Loke Yew Hall was once more than a University auditorium. It was an important venue for the community where concerts, plays and other functions were staged regularly. As such it was an early candidate on campus for air-conditioning.
Dr Elizabeth Sinn (BA, MPhil and PhD, all earned at HKU) remembers climbing the steps up to Loke Yew Hall as a secondary school student and being awed by the Main Building. But she also remembers subsequently sitting final exams in 1974 in its icy interior. As with many public venues in Hong Kong, the air-con was turned up high.
“It was always freezing. You used to really feel it sitting there for three hours. There was one time when my friend went to the hall for an exam and she probably hadn’t had breakfast, probably hadn’t slept, and she fainted. Len Young came to carry her down those [stone] steps.
“A lot of girls had crushes on him because he was very handsome and he was head of the History Department and he just had this air about him. I think many of the girls wished they had fainted as well!” she says.
Dr Sinn, though, had other things on her mind. She was already married when she entered HKU after working for three years. Dr Young left more of an impression on her as a lecturer than a heartthrob. “We had some very good lecturers,” she says.
Other memorable teachers were David Turner who came “dressed to the nines” in three-piece suits and injected his lectures with dramatic flair, and Hans Schmidt, who showed up in open-neck shirt, flip-flops and jeans.
They embodied the much more relaxed environment on campus in those days, when teachers smoked in class and drank heavily, and students did not bother to attend lectures. “In that sense it was very British – this thing that when you’re a university student, you’re
not a child anymore and it’s really up to you to decide whether you need to come to a lecture or not,” she says.
The staff were also the most international thing about the Faculty as there were few non-local students in the early 1970s. However, there was a downside to this in terms of bias against purely HKU qualifications – something that did not work in Dr Sinn’s favour.
“Some of the teachers who knew me and taught me and who gave me first-class honours still thought that because I didn’t have an overseas degree I wasn’t good enough. So I never had a teaching job in the History Department,” Dr Sinn says, although she became Associate Professor and Deputy Director of the Centre for Asian Studies.
Fortunately such attitudes have diminished but change has also affected the much-admired Main Building – something that catches Dr Sinn’s historical eye.
She points out the visible additions made to the Main Building after World War II – you can see where the pattern of the tiles change.
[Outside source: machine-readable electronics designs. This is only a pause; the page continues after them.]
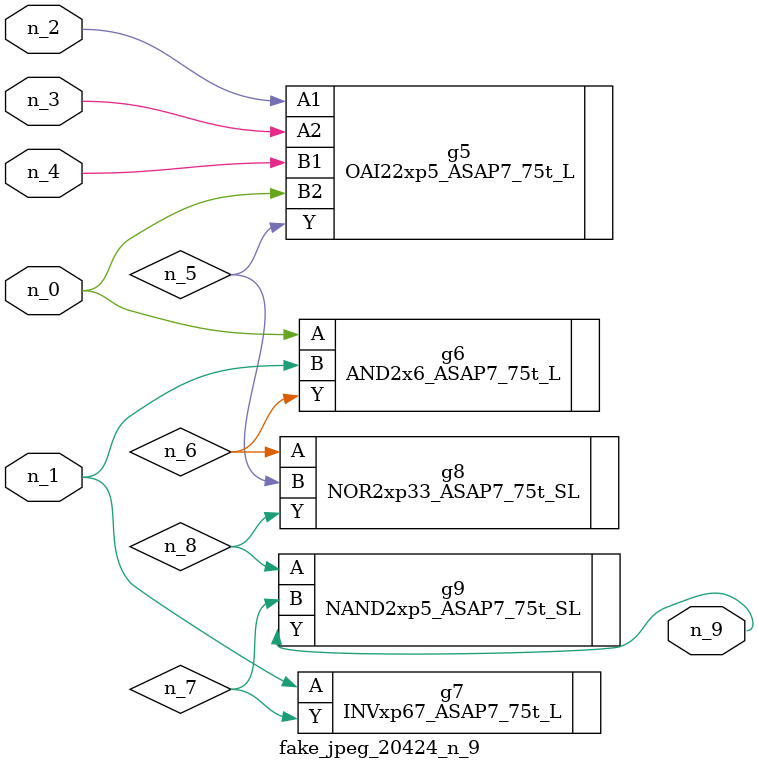
<source format=v>
module fake_jpeg_20424_n_9 (n_3, n_2, n_1, n_0, n_4, n_9);

input n_3;
input n_2;
input n_1;
input n_0;
input n_4;

output n_9;

wire n_8;
wire n_6;
wire n_5;
wire n_7;

OAI22xp5_ASAP7_75t_L g5 ( 
.A1(n_2),
.A2(n_3),
.B1(n_4),
.B2(n_0),
.Y(n_5)
);

AND2x6_ASAP7_75t_L g6 ( 
.A(n_0),
.B(n_1),
.Y(n_6)
);

INVxp67_ASAP7_75t_L g7 ( 
.A(n_1),
.Y(n_7)
);

NOR2xp33_ASAP7_75t_SL g8 ( 
.A(n_6),
.B(n_5),
.Y(n_8)
);

NAND2xp5_ASAP7_75t_SL g9 ( 
.A(n_8),
.B(n_7),
.Y(n_9)
);


endmodule
</source>
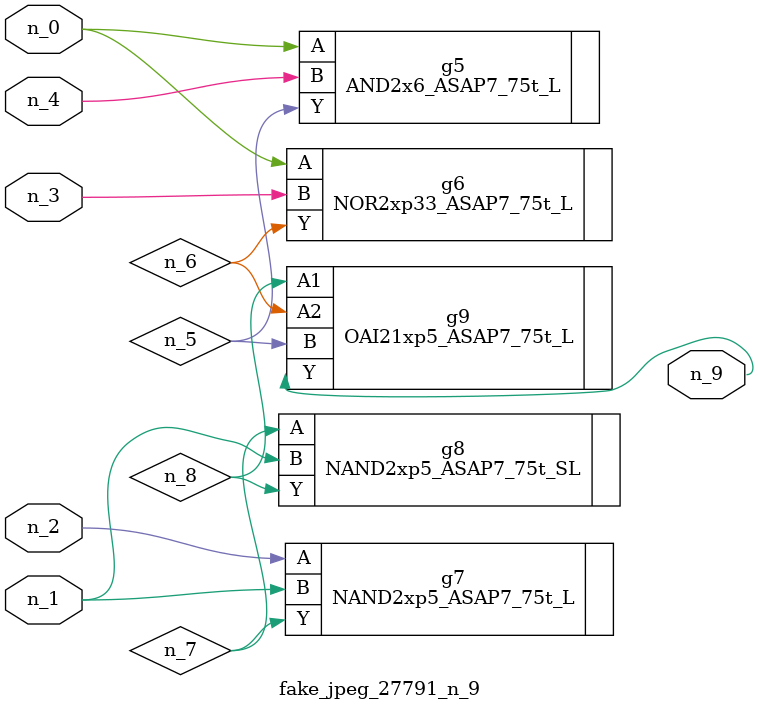
<source format=v>
module fake_jpeg_27791_n_9 (n_3, n_2, n_1, n_0, n_4, n_9);

input n_3;
input n_2;
input n_1;
input n_0;
input n_4;

output n_9;

wire n_8;
wire n_6;
wire n_5;
wire n_7;

AND2x6_ASAP7_75t_L g5 ( 
.A(n_0),
.B(n_4),
.Y(n_5)
);

NOR2xp33_ASAP7_75t_L g6 ( 
.A(n_0),
.B(n_3),
.Y(n_6)
);

NAND2xp5_ASAP7_75t_L g7 ( 
.A(n_2),
.B(n_1),
.Y(n_7)
);

NAND2xp5_ASAP7_75t_SL g8 ( 
.A(n_7),
.B(n_1),
.Y(n_8)
);

OAI21xp5_ASAP7_75t_L g9 ( 
.A1(n_8),
.A2(n_6),
.B(n_5),
.Y(n_9)
);


endmodule
</source>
And she laments the loss of the Chemistry Building lawn, an expanse of green where she liked to relax and where graduation receptions used to be held. It gave way in the 1980s to a road and the modern Kadoorie Biological Sciences Building. “The Chemistry lawn and the Main Building were integral parts. Now it looks like we belong to a different planet,” she says.
Dr Elizabeth Sinn holds a BA (1st Class Hons) (1974), MPhil (1980), and PhD (1987) from the University of Hong Kong. Her first book, “Power and Charity: The Early History of the Tung Wah Hospital, Hong Kong,” was published in 1989. Her latest book, “Pacific Crossing: The Gold Rush, Chinese Migration and the Making of Hong Kong,” will appear in late 2012.